#### [What you should do]
Line by line, return the material below exactly as it reads.

#### [Data section]
****

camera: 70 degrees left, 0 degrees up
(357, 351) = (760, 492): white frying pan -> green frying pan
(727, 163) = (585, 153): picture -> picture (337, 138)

****

#### [Response below]
camera: 70 degrees left, 0 degrees up
(357, 351) = (760, 492): white frying pan -> green frying pan
(727, 163) = (585, 153): picture -> picture (337, 138)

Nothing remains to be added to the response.